== Exercise prompt ==
Down to the last line, set down the material below exactly, excluding pictures.

== Extracted records ==
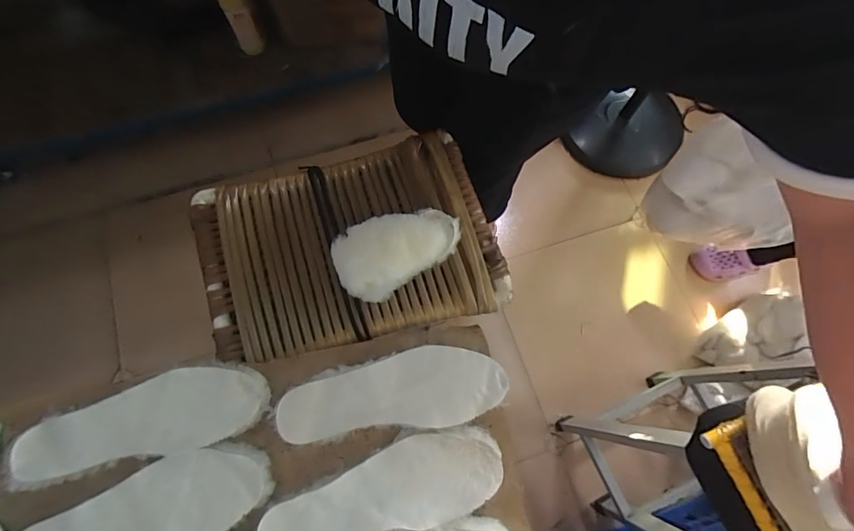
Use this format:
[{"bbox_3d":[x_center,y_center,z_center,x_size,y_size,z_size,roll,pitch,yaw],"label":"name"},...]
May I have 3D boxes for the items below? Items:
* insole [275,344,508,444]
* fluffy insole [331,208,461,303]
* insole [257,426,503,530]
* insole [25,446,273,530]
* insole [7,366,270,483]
[{"bbox_3d":[-0.039,0.145,0.484,0.255,0.011,0.088,-5,61,-5],"label":"insole"},{"bbox_3d":[-0.038,-0.022,0.545,0.164,0.047,0.098,-24,75,-8],"label":"fluffy insole"},{"bbox_3d":[-0.047,0.244,0.449,0.257,0.014,0.090,-13,73,-5],"label":"insole"},{"bbox_3d":[-0.297,0.258,0.436,0.252,0.015,0.088,-15,74,-6],"label":"insole"},{"bbox_3d":[-0.315,0.170,0.467,0.254,0.024,0.086,-11,68,-6],"label":"insole"}]

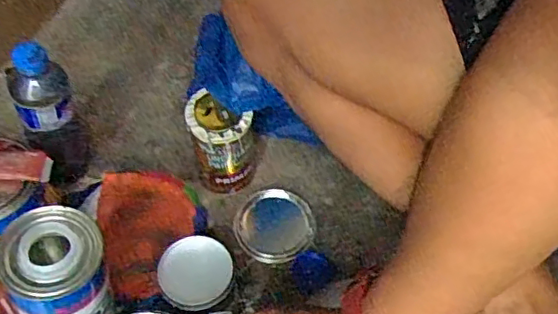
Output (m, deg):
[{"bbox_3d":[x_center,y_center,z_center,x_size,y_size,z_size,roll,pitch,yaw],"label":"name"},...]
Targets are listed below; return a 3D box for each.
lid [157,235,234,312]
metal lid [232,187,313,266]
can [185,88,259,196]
[{"bbox_3d":[-0.084,0.116,0.608,0.074,0.015,0.072,1,56,-1],"label":"lid"},{"bbox_3d":[-0.005,0.082,0.727,0.092,0.007,0.095,1,56,-1],"label":"metal lid"},{"bbox_3d":[-0.069,-0.015,0.718,0.069,0.136,0.071,1,56,-1],"label":"can"}]

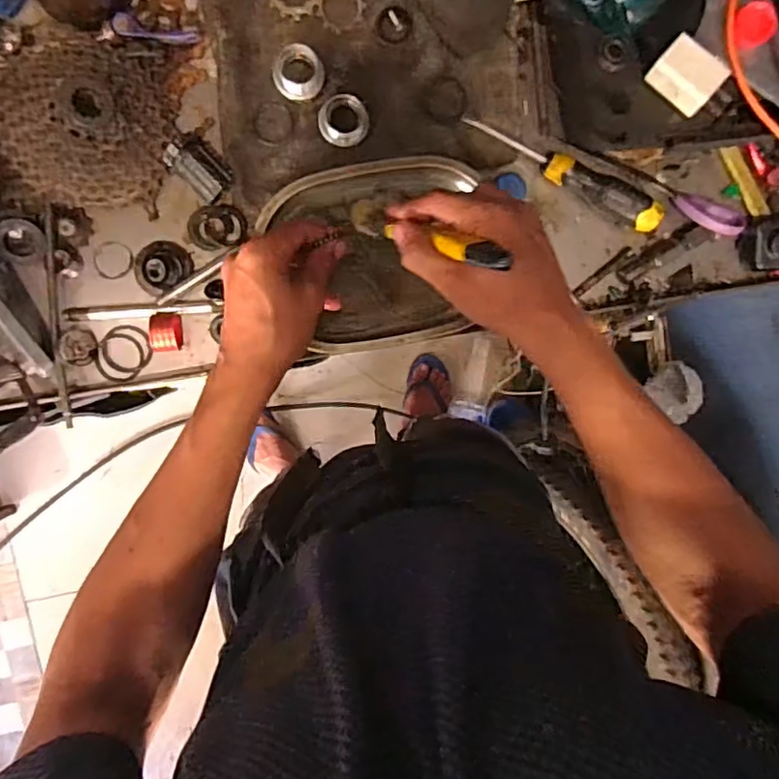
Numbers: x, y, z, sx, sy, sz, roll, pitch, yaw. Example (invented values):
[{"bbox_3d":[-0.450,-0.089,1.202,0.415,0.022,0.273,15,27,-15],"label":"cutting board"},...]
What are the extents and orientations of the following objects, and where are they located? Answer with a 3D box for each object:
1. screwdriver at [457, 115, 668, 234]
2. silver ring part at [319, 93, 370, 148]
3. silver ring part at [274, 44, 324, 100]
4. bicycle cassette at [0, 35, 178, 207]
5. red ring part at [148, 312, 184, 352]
[{"bbox_3d":[0.160,-0.200,0.544,0.192,0.034,0.027,30,92,-7],"label":"screwdriver"},{"bbox_3d":[-0.040,-0.235,0.524,0.043,0.012,0.040,-1,95,-5],"label":"silver ring part"},{"bbox_3d":[-0.077,-0.271,0.513,0.043,0.019,0.037,-10,96,-5],"label":"silver ring part"},{"bbox_3d":[-0.244,-0.215,0.480,0.126,0.052,0.126,-1,95,-5],"label":"bicycle cassette"},{"bbox_3d":[-0.191,-0.050,0.519,0.025,0.030,0.033,-4,96,-5],"label":"red ring part"}]

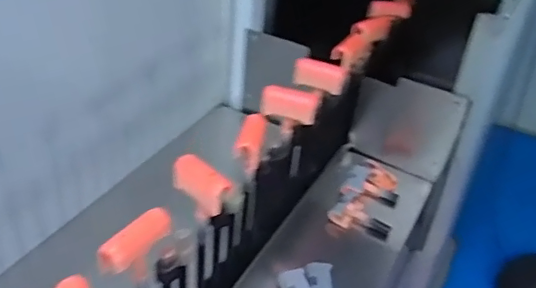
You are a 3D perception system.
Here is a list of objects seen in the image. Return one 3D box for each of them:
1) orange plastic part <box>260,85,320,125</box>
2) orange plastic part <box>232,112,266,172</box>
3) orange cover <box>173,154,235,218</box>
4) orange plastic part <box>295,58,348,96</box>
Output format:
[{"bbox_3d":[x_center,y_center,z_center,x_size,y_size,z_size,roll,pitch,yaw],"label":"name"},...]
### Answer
[{"bbox_3d":[0.031,-0.059,0.833,0.087,0.045,0.019,14,36,12],"label":"orange plastic part"},{"bbox_3d":[-0.023,-0.003,0.755,0.032,0.041,0.091,9,36,5],"label":"orange plastic part"},{"bbox_3d":[-0.083,0.053,0.662,0.081,0.064,0.030,29,41,29],"label":"orange cover"},{"bbox_3d":[0.086,-0.114,0.921,0.086,0.046,0.024,14,36,11],"label":"orange plastic part"}]

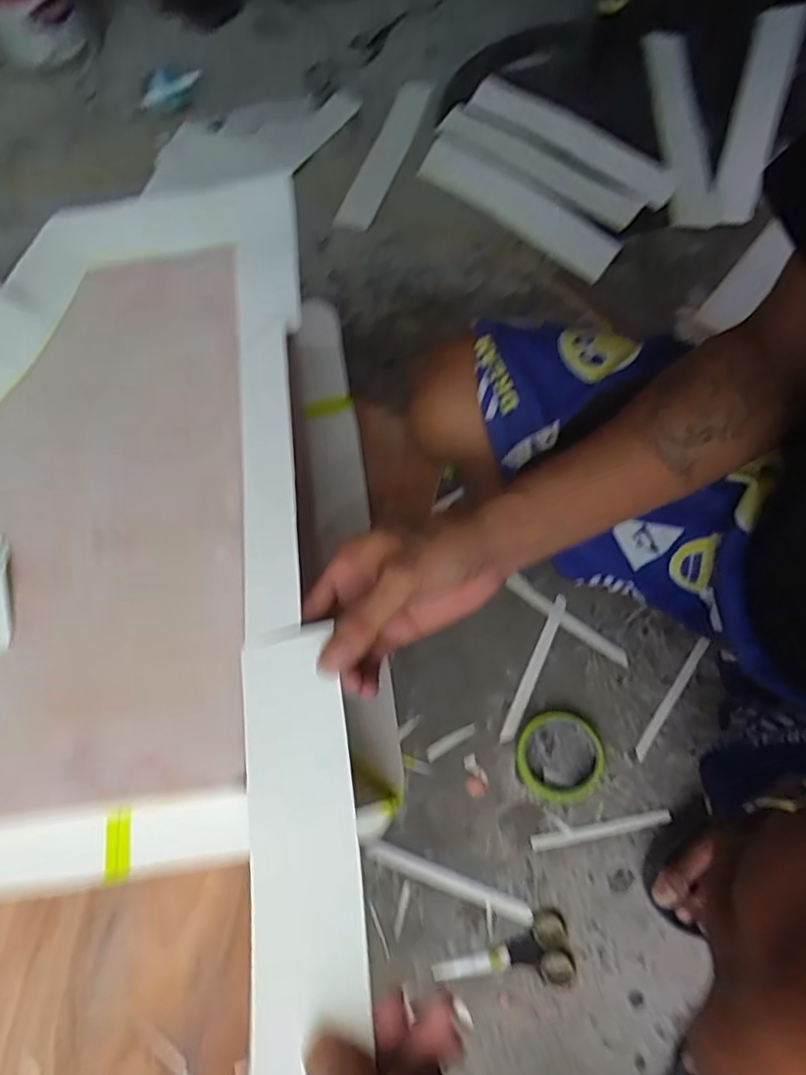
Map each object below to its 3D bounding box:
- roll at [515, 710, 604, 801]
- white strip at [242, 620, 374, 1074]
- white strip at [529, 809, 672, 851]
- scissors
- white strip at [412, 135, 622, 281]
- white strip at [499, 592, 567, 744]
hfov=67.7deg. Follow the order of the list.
[{"bbox_3d":[0.173,0.241,0.661,0.090,0.021,0.095,-1,69,2],"label":"roll"},{"bbox_3d":[-0.052,0.157,0.304,0.064,0.018,0.218,-17,65,17],"label":"white strip"},{"bbox_3d":[0.213,0.314,0.645,0.150,0.004,0.016,-10,69,-2],"label":"white strip"},{"bbox_3d":[0.099,0.423,0.607,0.138,0.008,0.061,-10,69,-2],"label":"scissors"},{"bbox_3d":[0.175,-0.510,0.925,0.336,0.018,0.072,35,92,5],"label":"white strip"},{"bbox_3d":[0.157,0.153,0.713,0.014,0.009,0.184,24,72,10],"label":"white strip"}]

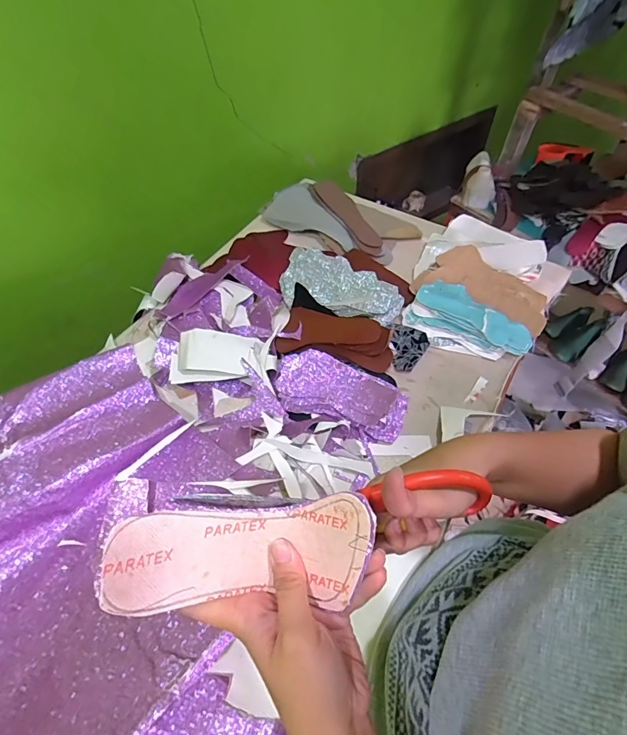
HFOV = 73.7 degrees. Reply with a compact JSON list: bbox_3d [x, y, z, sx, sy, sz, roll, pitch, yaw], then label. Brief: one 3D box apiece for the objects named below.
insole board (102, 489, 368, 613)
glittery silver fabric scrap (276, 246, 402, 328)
[{"bbox_3d":[-0.039,0.104,0.235,0.136,0.060,0.051,0,53,-14],"label":"insole board"},{"bbox_3d":[0.054,-0.153,0.752,0.216,0.028,0.130,19,56,14],"label":"glittery silver fabric scrap"}]

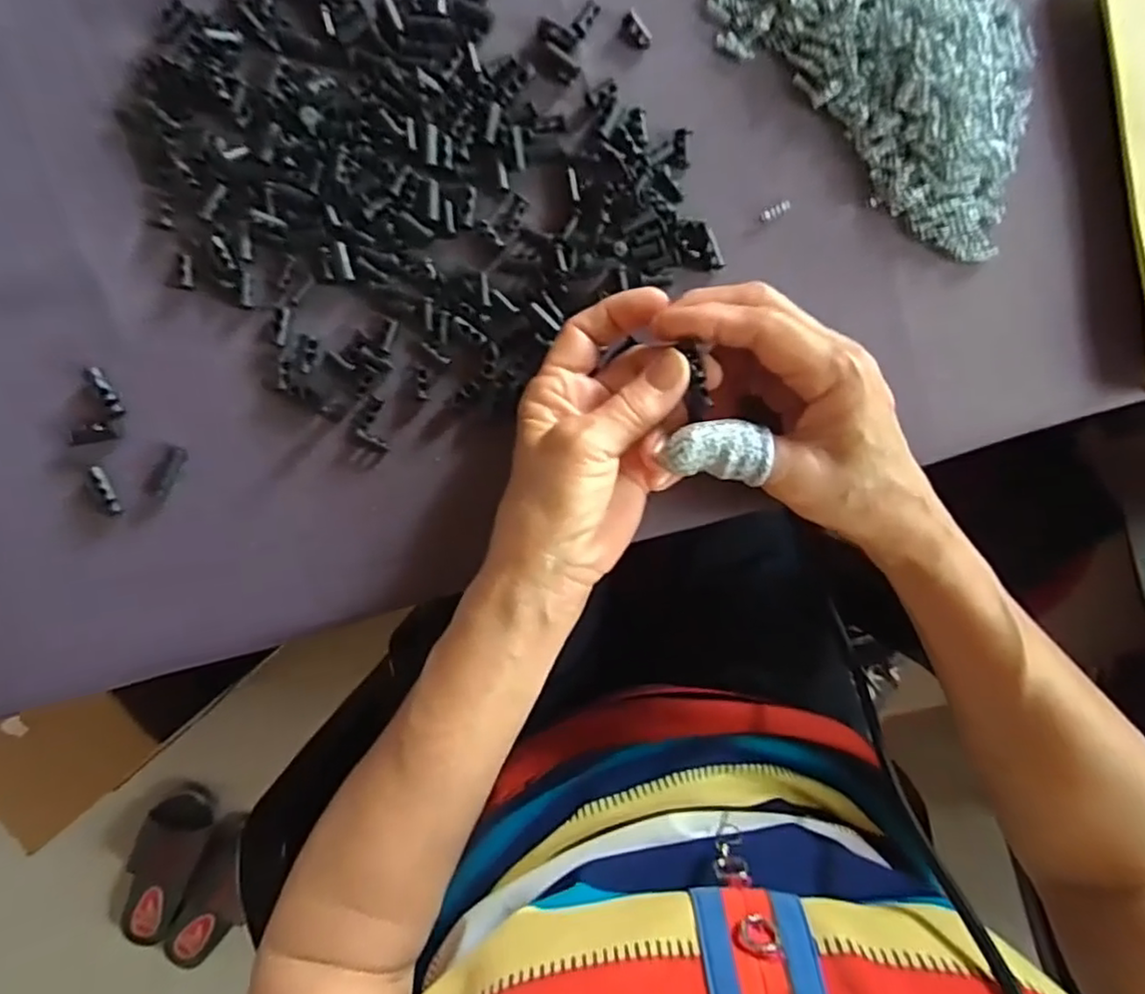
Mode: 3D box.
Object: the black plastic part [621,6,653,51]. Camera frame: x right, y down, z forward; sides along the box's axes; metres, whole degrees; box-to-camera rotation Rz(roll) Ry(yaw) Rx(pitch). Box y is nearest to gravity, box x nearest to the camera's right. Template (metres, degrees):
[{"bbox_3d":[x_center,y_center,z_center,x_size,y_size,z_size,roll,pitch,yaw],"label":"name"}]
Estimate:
[{"bbox_3d":[0.029,-0.215,0.301,0.012,0.004,0.019,-31,92,4],"label":"black plastic part"}]

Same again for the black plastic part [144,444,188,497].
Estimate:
[{"bbox_3d":[-0.198,-0.013,0.317,0.011,0.004,0.028,34,94,0],"label":"black plastic part"}]

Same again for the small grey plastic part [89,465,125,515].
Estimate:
[{"bbox_3d":[-0.226,-0.003,0.317,0.006,0.007,0.026,-23,93,4],"label":"small grey plastic part"}]

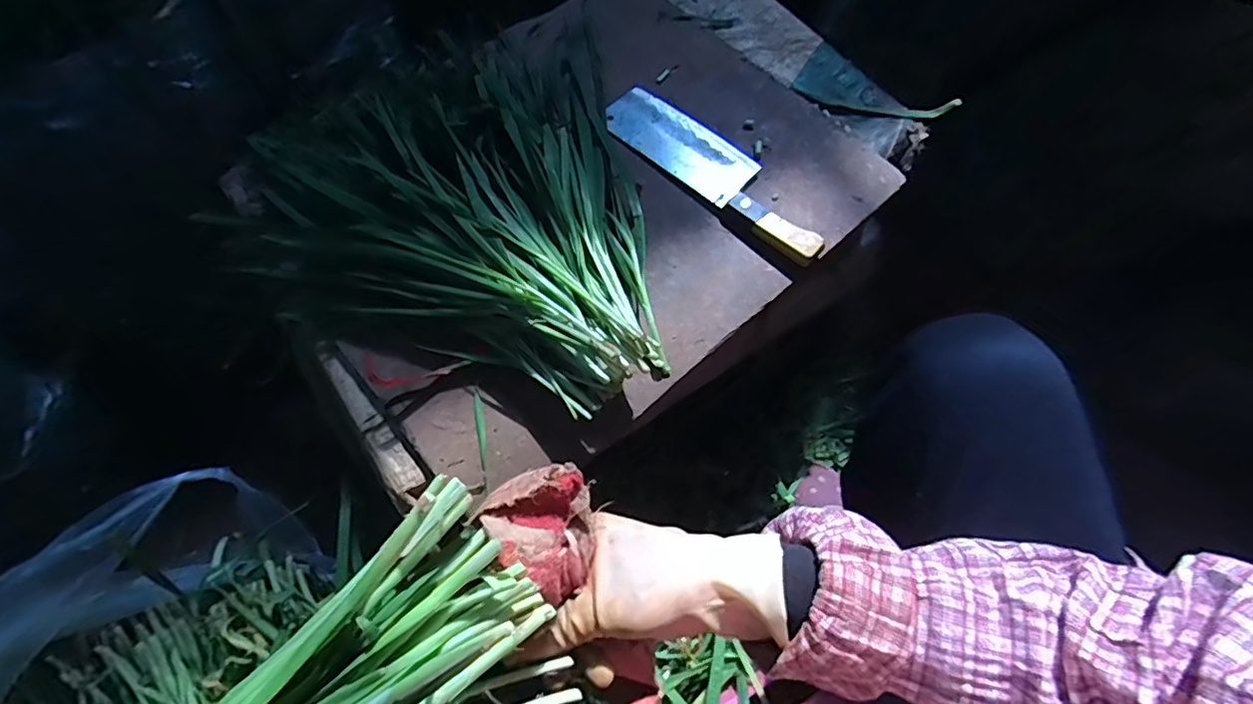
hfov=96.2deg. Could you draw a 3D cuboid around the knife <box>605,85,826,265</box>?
[{"bbox_3d":[0.088,-0.187,0.562,0.268,0.017,0.070,41,72,16],"label":"knife"}]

== Answer for the task ==
Use this format:
[{"bbox_3d":[x_center,y_center,z_center,x_size,y_size,z_size,roll,pitch,yaw],"label":"name"},...]
May I have 3D boxes for the items below? Items:
* insole [275,344,508,444]
* fluffy insole [331,208,461,303]
* insole [257,426,503,530]
* insole [25,446,273,530]
* insole [7,366,270,483]
[{"bbox_3d":[-0.039,0.145,0.484,0.255,0.011,0.088,-5,61,-5],"label":"insole"},{"bbox_3d":[-0.038,-0.022,0.545,0.164,0.047,0.098,-24,75,-8],"label":"fluffy insole"},{"bbox_3d":[-0.047,0.244,0.449,0.257,0.014,0.090,-13,73,-5],"label":"insole"},{"bbox_3d":[-0.297,0.258,0.436,0.252,0.015,0.088,-15,74,-6],"label":"insole"},{"bbox_3d":[-0.315,0.170,0.467,0.254,0.024,0.086,-11,68,-6],"label":"insole"}]

Output (m, deg):
[{"bbox_3d":[x_center,y_center,z_center,x_size,y_size,z_size,roll,pitch,yaw],"label":"name"},...]
Targets are listed below; return a 3D box for each.
lid [157,235,234,312]
metal lid [232,187,313,266]
can [185,88,259,196]
[{"bbox_3d":[-0.084,0.116,0.608,0.074,0.015,0.072,1,56,-1],"label":"lid"},{"bbox_3d":[-0.005,0.082,0.727,0.092,0.007,0.095,1,56,-1],"label":"metal lid"},{"bbox_3d":[-0.069,-0.015,0.718,0.069,0.136,0.071,1,56,-1],"label":"can"}]

Numbers: x, y, z, sx, sy, sz, roll, pitch, yaw. Example (invented values):
[{"bbox_3d":[-0.450,-0.089,1.202,0.415,0.022,0.273,15,27,-15],"label":"cutting board"},...]
What are the extents and orientations of the following objects, and where are they located? Answer with a 3D box for each object:
1. screwdriver at [457, 115, 668, 234]
2. silver ring part at [319, 93, 370, 148]
3. silver ring part at [274, 44, 324, 100]
4. bicycle cassette at [0, 35, 178, 207]
5. red ring part at [148, 312, 184, 352]
[{"bbox_3d":[0.160,-0.200,0.544,0.192,0.034,0.027,30,92,-7],"label":"screwdriver"},{"bbox_3d":[-0.040,-0.235,0.524,0.043,0.012,0.040,-1,95,-5],"label":"silver ring part"},{"bbox_3d":[-0.077,-0.271,0.513,0.043,0.019,0.037,-10,96,-5],"label":"silver ring part"},{"bbox_3d":[-0.244,-0.215,0.480,0.126,0.052,0.126,-1,95,-5],"label":"bicycle cassette"},{"bbox_3d":[-0.191,-0.050,0.519,0.025,0.030,0.033,-4,96,-5],"label":"red ring part"}]

You are a 3D perception system.
Here is a list of objects seen in the image. Return one 3D box for each of them:
1) orange plastic part <box>260,85,320,125</box>
2) orange plastic part <box>232,112,266,172</box>
3) orange cover <box>173,154,235,218</box>
4) orange plastic part <box>295,58,348,96</box>
Output format:
[{"bbox_3d":[x_center,y_center,z_center,x_size,y_size,z_size,roll,pitch,yaw],"label":"name"},...]
### Answer
[{"bbox_3d":[0.031,-0.059,0.833,0.087,0.045,0.019,14,36,12],"label":"orange plastic part"},{"bbox_3d":[-0.023,-0.003,0.755,0.032,0.041,0.091,9,36,5],"label":"orange plastic part"},{"bbox_3d":[-0.083,0.053,0.662,0.081,0.064,0.030,29,41,29],"label":"orange cover"},{"bbox_3d":[0.086,-0.114,0.921,0.086,0.046,0.024,14,36,11],"label":"orange plastic part"}]

Map each object below to its 3D bounding box:
- roll at [515, 710, 604, 801]
- white strip at [242, 620, 374, 1074]
- white strip at [529, 809, 672, 851]
- scissors
- white strip at [412, 135, 622, 281]
- white strip at [499, 592, 567, 744]
hfov=67.7deg. Follow the order of the list.
[{"bbox_3d":[0.173,0.241,0.661,0.090,0.021,0.095,-1,69,2],"label":"roll"},{"bbox_3d":[-0.052,0.157,0.304,0.064,0.018,0.218,-17,65,17],"label":"white strip"},{"bbox_3d":[0.213,0.314,0.645,0.150,0.004,0.016,-10,69,-2],"label":"white strip"},{"bbox_3d":[0.099,0.423,0.607,0.138,0.008,0.061,-10,69,-2],"label":"scissors"},{"bbox_3d":[0.175,-0.510,0.925,0.336,0.018,0.072,35,92,5],"label":"white strip"},{"bbox_3d":[0.157,0.153,0.713,0.014,0.009,0.184,24,72,10],"label":"white strip"}]

HFOV = 73.7 degrees. Reply with a compact JSON list: bbox_3d [x, y, z, sx, sy, sz, roll, pitch, yaw], then label. Brief: one 3D box apiece for the objects named below.
insole board (102, 489, 368, 613)
glittery silver fabric scrap (276, 246, 402, 328)
[{"bbox_3d":[-0.039,0.104,0.235,0.136,0.060,0.051,0,53,-14],"label":"insole board"},{"bbox_3d":[0.054,-0.153,0.752,0.216,0.028,0.130,19,56,14],"label":"glittery silver fabric scrap"}]

Mode: 3D box.
Object: the black plastic part [621,6,653,51]. Camera frame: x right, y down, z forward; sides along the box's axes; metres, whole degrees; box-to-camera rotation Rz(roll) Ry(yaw) Rx(pitch). Box y is nearest to gravity, box x nearest to the camera's right. Template (metres, degrees):
[{"bbox_3d":[x_center,y_center,z_center,x_size,y_size,z_size,roll,pitch,yaw],"label":"name"}]
Estimate:
[{"bbox_3d":[0.029,-0.215,0.301,0.012,0.004,0.019,-31,92,4],"label":"black plastic part"}]

Same again for the black plastic part [144,444,188,497].
Estimate:
[{"bbox_3d":[-0.198,-0.013,0.317,0.011,0.004,0.028,34,94,0],"label":"black plastic part"}]

Same again for the small grey plastic part [89,465,125,515].
Estimate:
[{"bbox_3d":[-0.226,-0.003,0.317,0.006,0.007,0.026,-23,93,4],"label":"small grey plastic part"}]

hfov=96.2deg. Could you draw a 3D cuboid around the knife <box>605,85,826,265</box>?
[{"bbox_3d":[0.088,-0.187,0.562,0.268,0.017,0.070,41,72,16],"label":"knife"}]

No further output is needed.